Is a distribution key the solution to the EU’s refugee crisis?

The emergence of the refugee crisis has led to the de facto suspension of the Dublin regulation. The scale of the events taking place over the last year has further intensified calls for a substantial revamp of the system, whose limitations have become widely apparent as Europe has sought to deal with the unfolding crisis.

We don’t need to go back very far in history to recall the strenuous opposition that many member states displayed over the summer months of 2015 to any proposal for the relocation of asylum seekers registered in Italy, Greece and Hungary to other member states. After numerous EU summits and a relatively large degree of muscle-flexing on the part of states like Germany and Italy, EU member states eventually and reluctantly agreed last September to relocate 160,000 asylum seekers in two years.It therefore came as no surprise when the European Commissioner for Migration, Home Affairs and Citizenship, Dimitris Avramopoulos, announced on 14 January that the Commission is planning a radical reform of the Dublin regulation. This would include the introduction of a ‘quasi-automatic’ distribution key system for assigning the responsibility over asylum applications to individual member states. As Avramopolous told MEPs in the European Parliament’s Committee on Civil Liberties, Justice and Home Affairs, ‘Dublin should not be any more just a mechanism to allocate responsibility’. The aim is to create ‘a solidarity instrument among member states’.

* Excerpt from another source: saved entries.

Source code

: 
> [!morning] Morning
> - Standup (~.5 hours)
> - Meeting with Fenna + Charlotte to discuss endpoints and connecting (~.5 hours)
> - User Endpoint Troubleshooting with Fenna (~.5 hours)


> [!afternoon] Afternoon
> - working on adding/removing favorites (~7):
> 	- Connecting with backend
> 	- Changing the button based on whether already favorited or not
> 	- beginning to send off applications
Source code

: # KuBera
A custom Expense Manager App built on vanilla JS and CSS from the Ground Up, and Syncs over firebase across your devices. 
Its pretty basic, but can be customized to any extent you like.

As of 14 January, however, when Avramopolous made his announcement, member states had made available only 4,237 places (2.5 per cent of those promised). Moreover, they had only managed to relocate 272 refugees over this period (0.17 per cent of the pledged 160,000).

The implementation so far of the relocation scheme doesn’t provide much in the way of hope with respect to the ability of the European Commission to implement a quasi-automatic redistribution system. This is particularly the case when we consider that the new system would likely involve far larger numbers than the 160,000 asylum seekers contained in the September agreement.

It highlights instead two major weaknesses that may be fatal for the new proposed system: firstly, there is no evidence of a regained spirit of solidarity among EU states which would be an essential requirement for such a grand scheme to work. Secondly, the slow start of the relocation scheme confirms the EU tendency to create new bureaucratic mechanisms that are expensive, time-consuming and not very efficient. To underscore the point, some 40 liaison officers and 200 experts have been appointed to implement the relocation scheme so far. Roughly speaking, this is almost one expert per resettled refugee and one liaison officer for every five resettled refugees. It is difficult to look at this experience and perceive it as offering value for money. On the contrary, it further undermines the trust of people in the capacity of the EU to display leadership in handling the ongoing crisis.